● PROBLEM DETAILS: Copy every catalog line from each entry below verbatim, keeping the original line order and leaving out the images.

● EXERCISE INPUT:
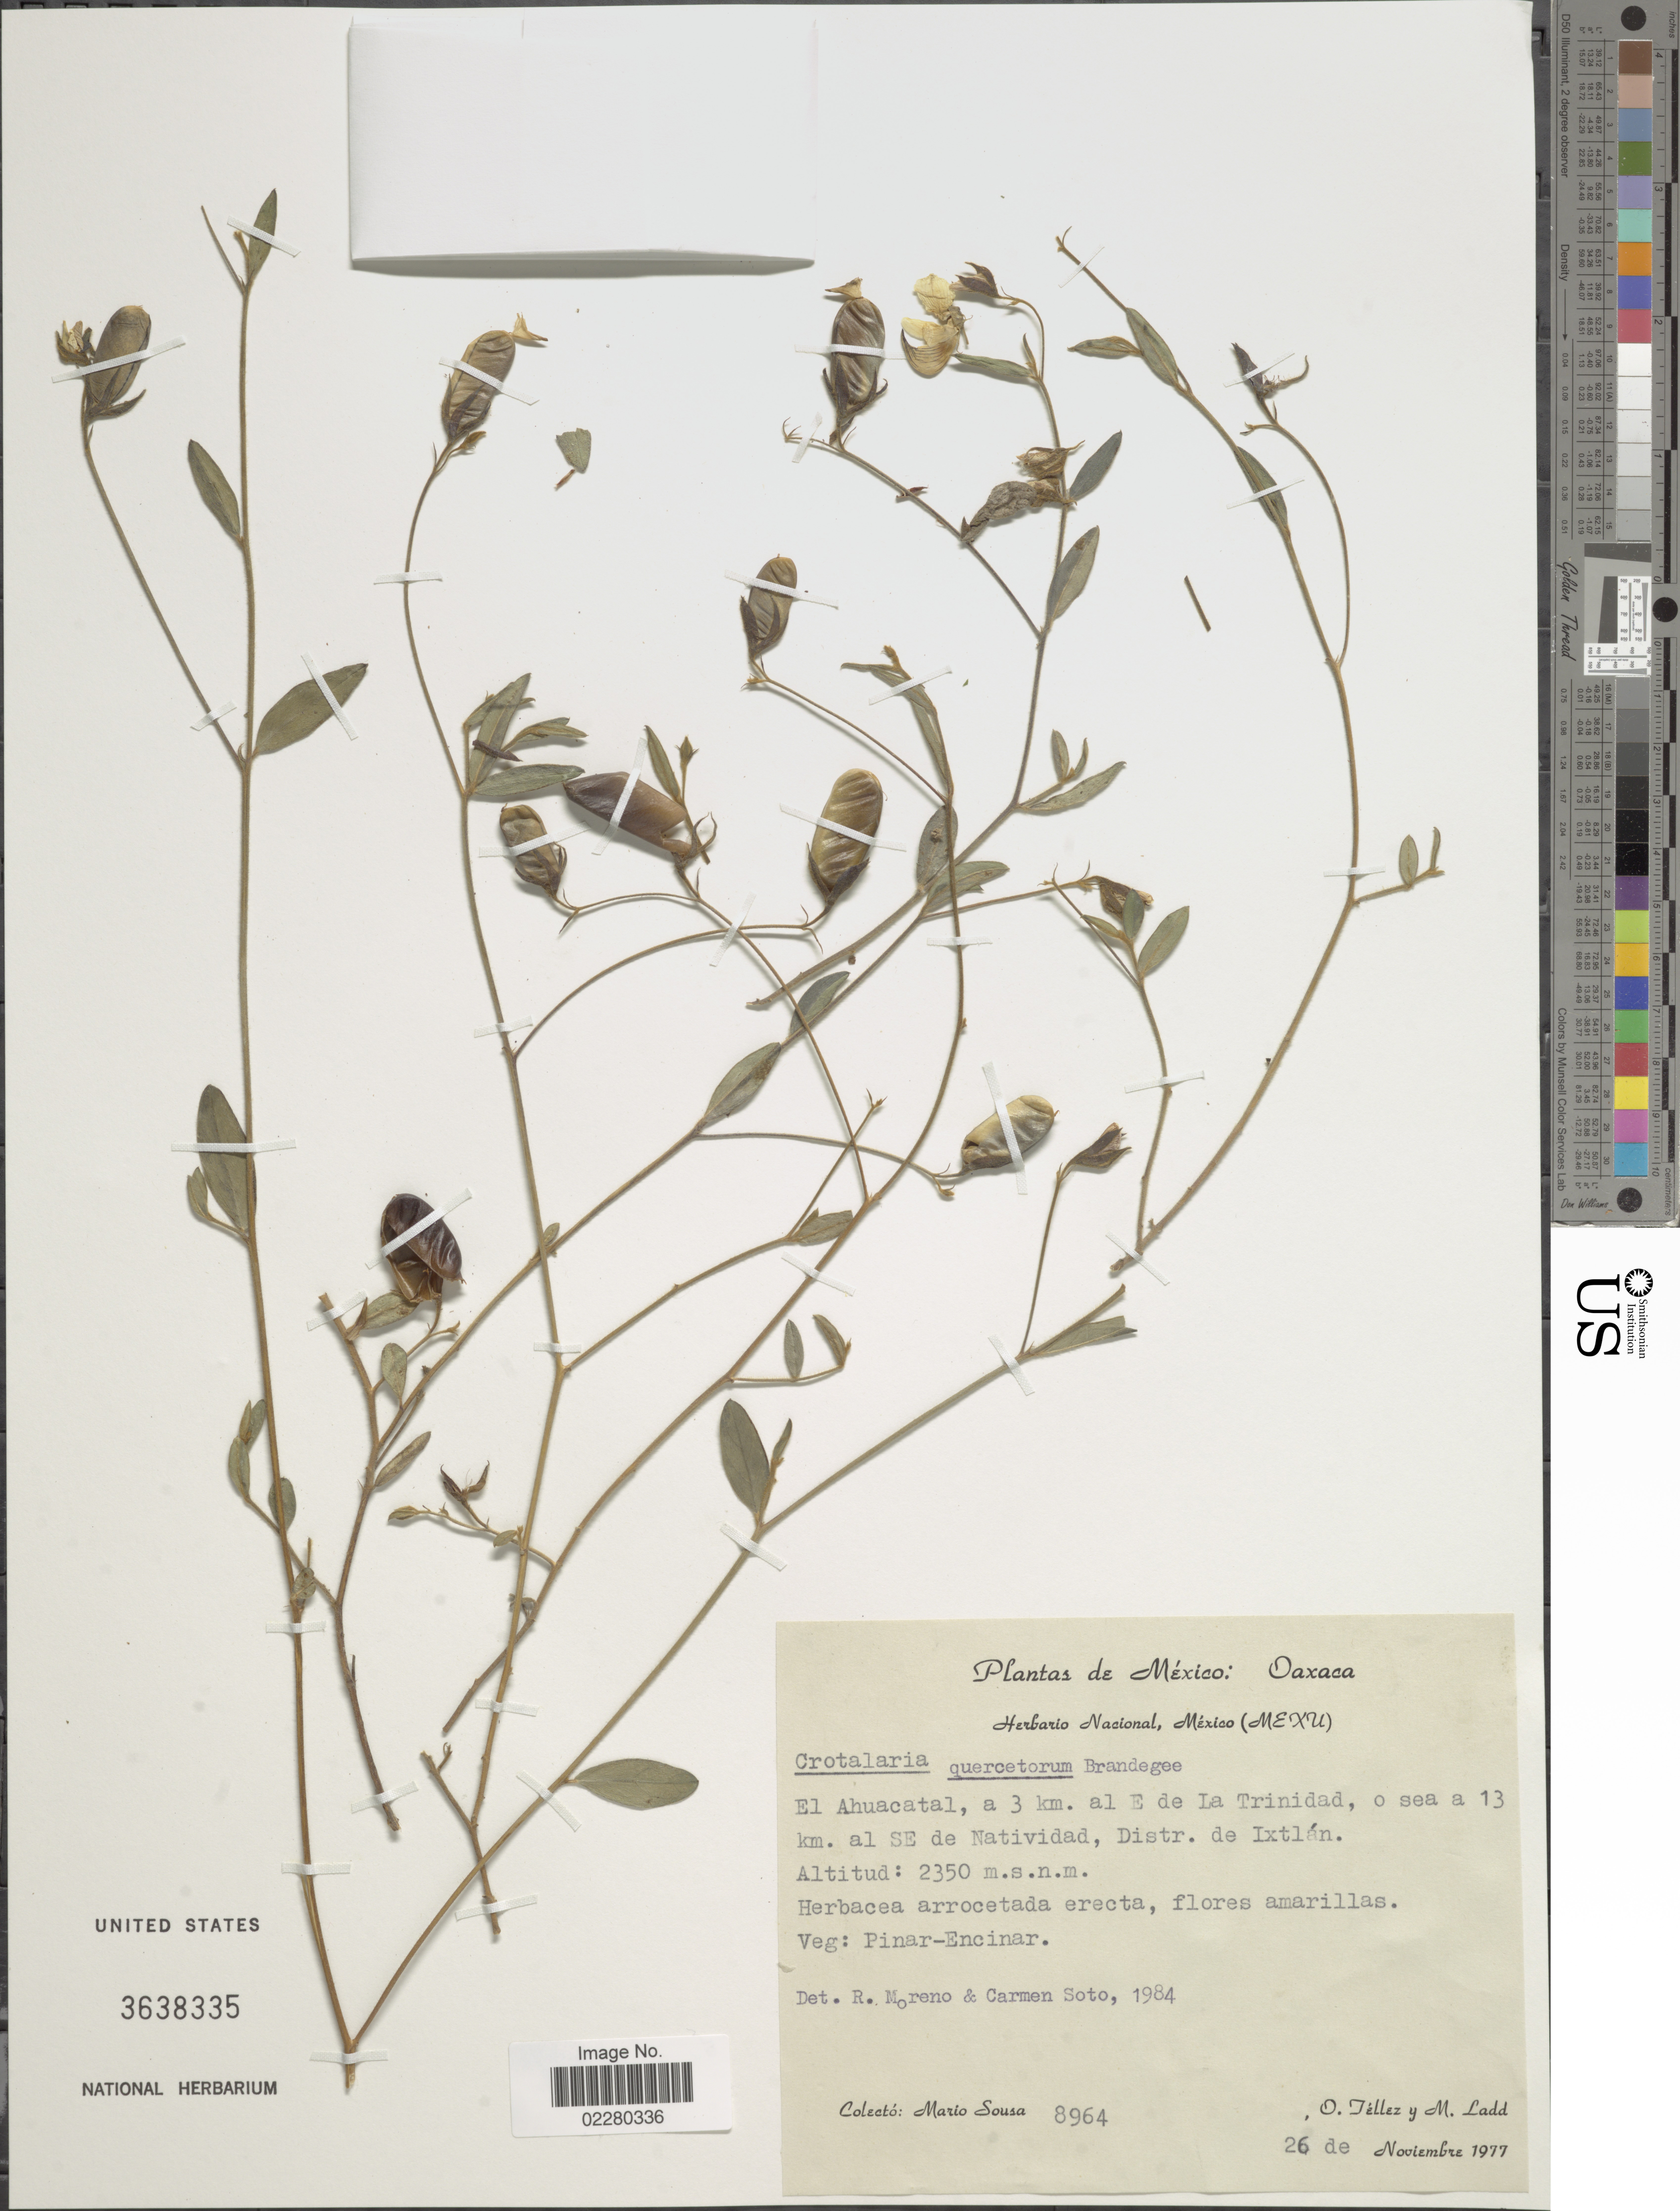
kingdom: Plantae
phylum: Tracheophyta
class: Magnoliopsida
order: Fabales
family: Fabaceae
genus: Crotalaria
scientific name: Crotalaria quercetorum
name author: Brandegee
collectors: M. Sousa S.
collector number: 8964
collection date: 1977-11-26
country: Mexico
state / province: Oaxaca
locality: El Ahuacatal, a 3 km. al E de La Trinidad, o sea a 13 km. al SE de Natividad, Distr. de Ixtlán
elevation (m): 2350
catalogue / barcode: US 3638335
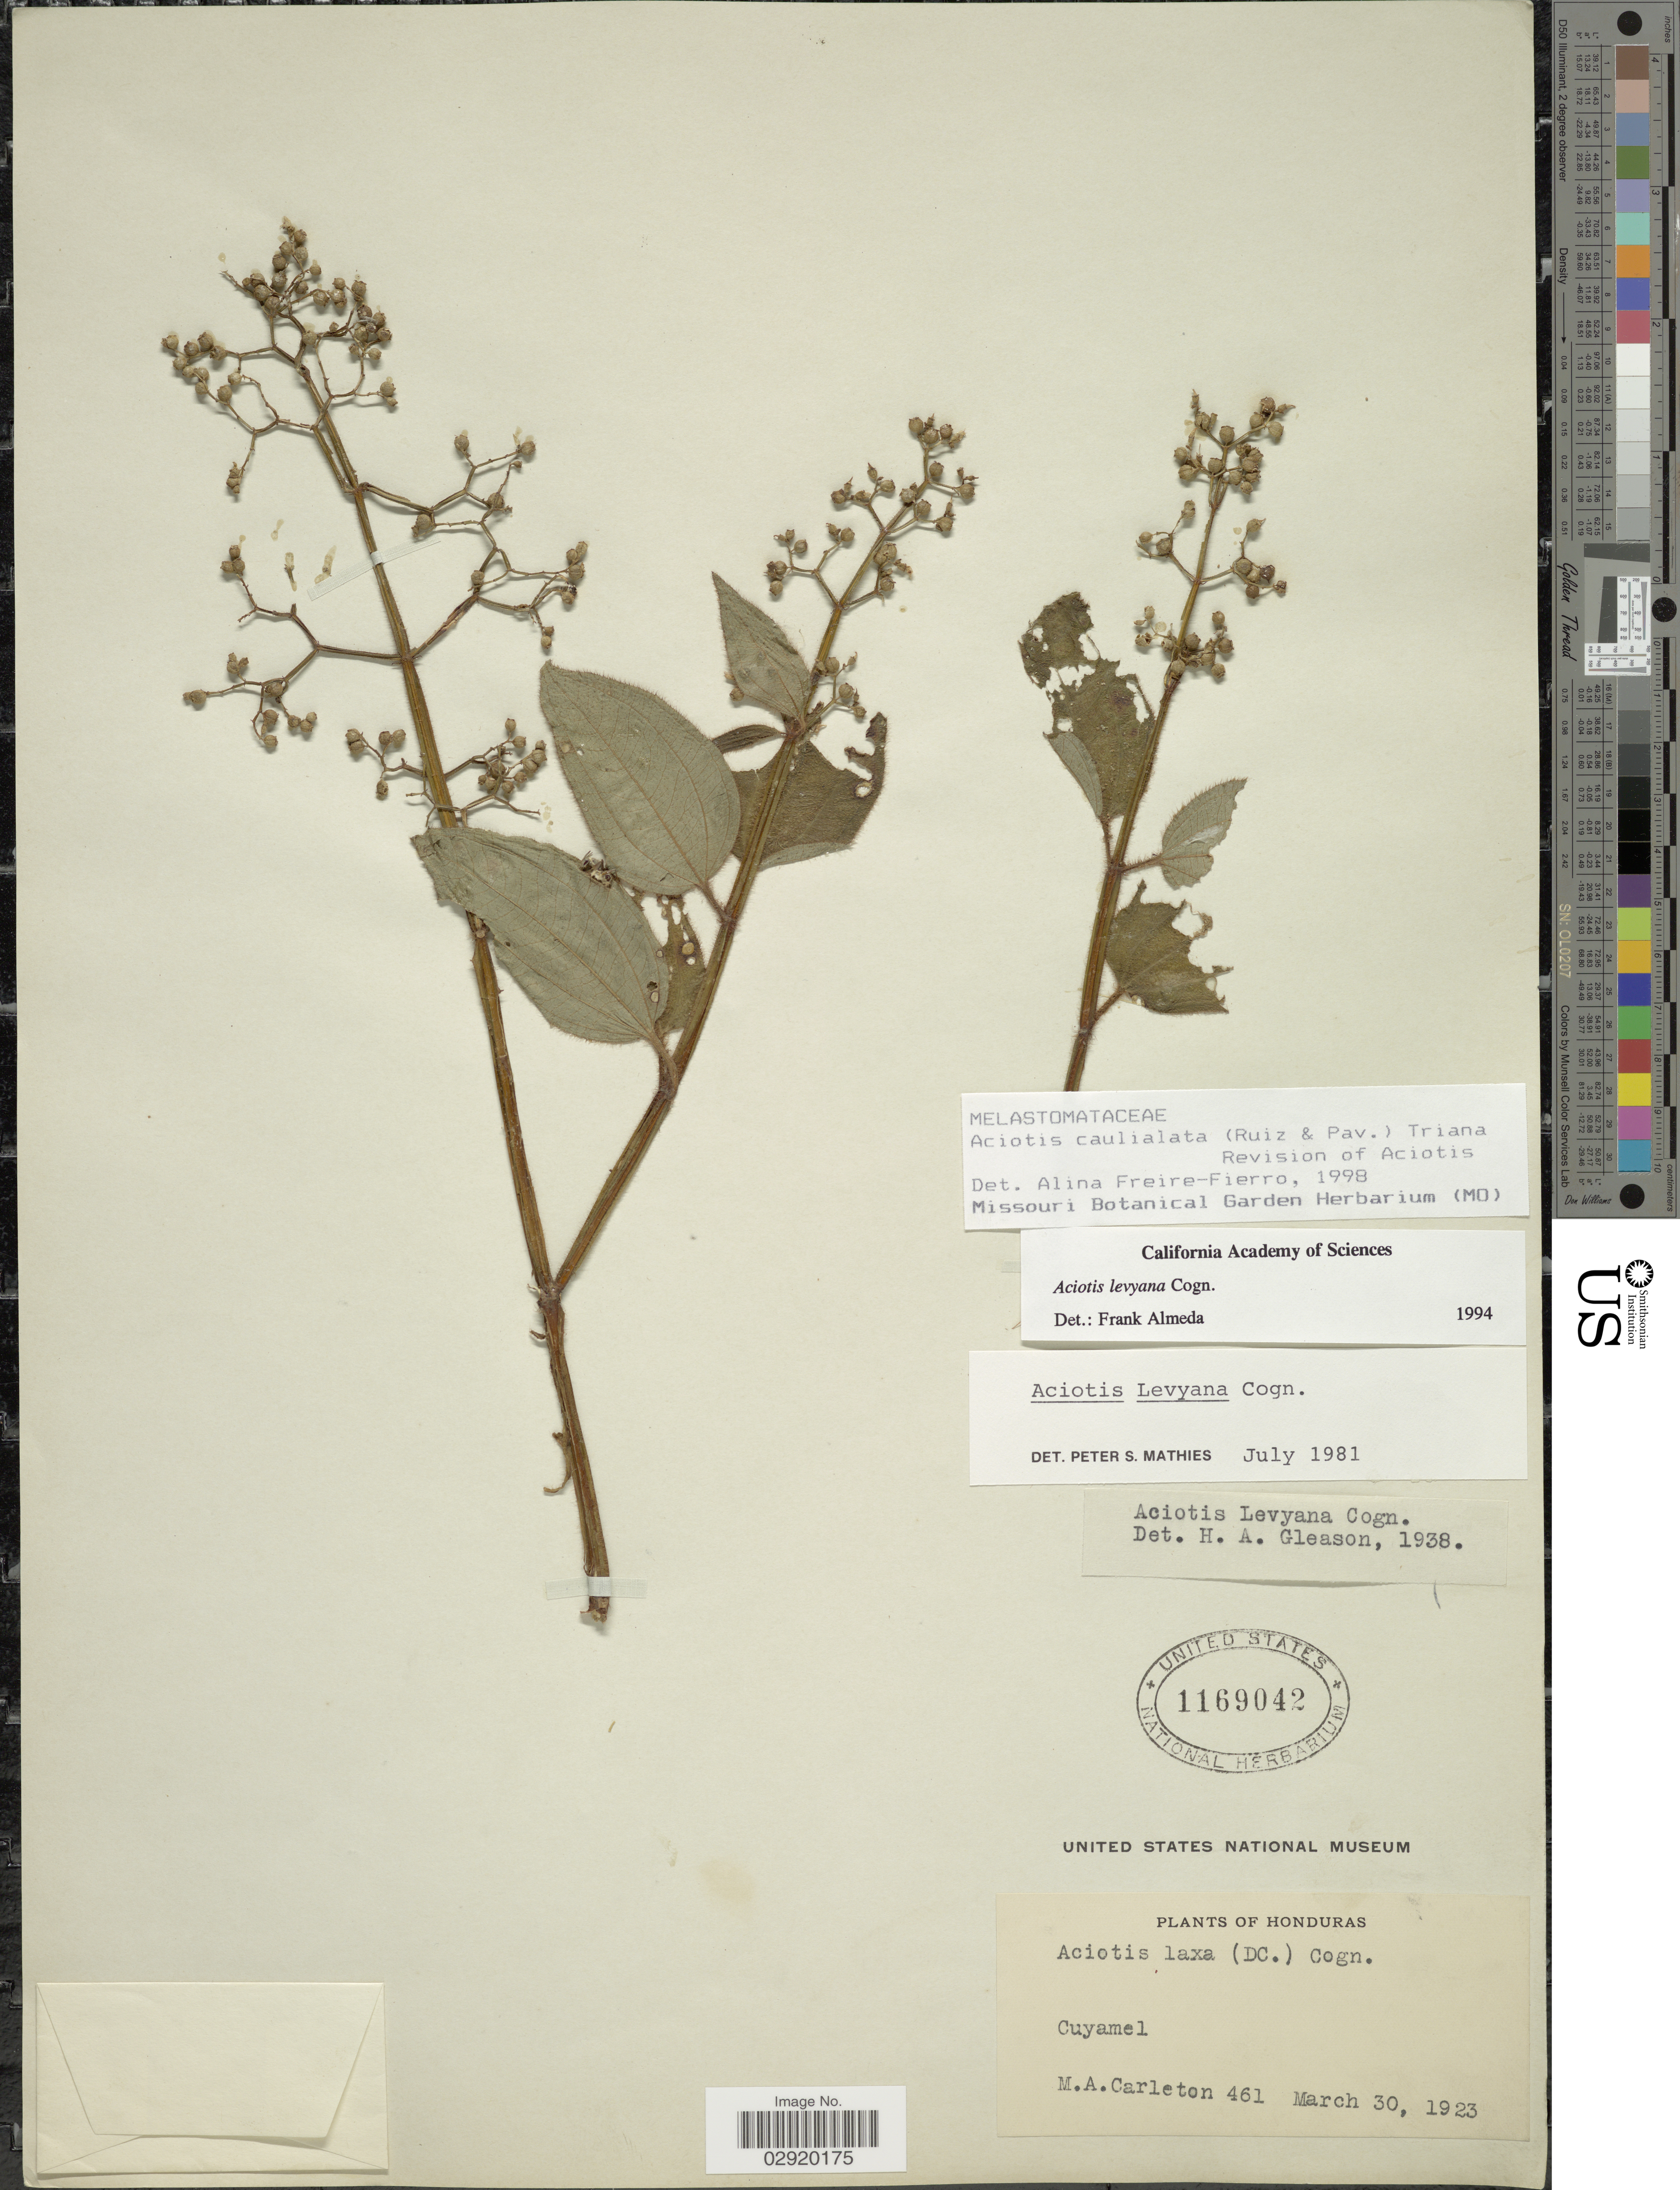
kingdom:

● SOLVED PROBLEM:
kingdom: Plantae
phylum: Tracheophyta
class: Magnoliopsida
order: Fabales
family: Fabaceae
genus: Crotalaria
scientific name: Crotalaria quercetorum
name author: Brandegee
collectors: M. Sousa S.
collector number: 8964
collection date: 1977-11-26
country: Mexico
state / province: Oaxaca
locality: El Ahuacatal, a 3 km. al E de La Trinidad, o sea a 13 km. al SE de Natividad, Distr. de Ixtlán
elevation (m): 2350
catalogue / barcode: US 3638335
kingdom:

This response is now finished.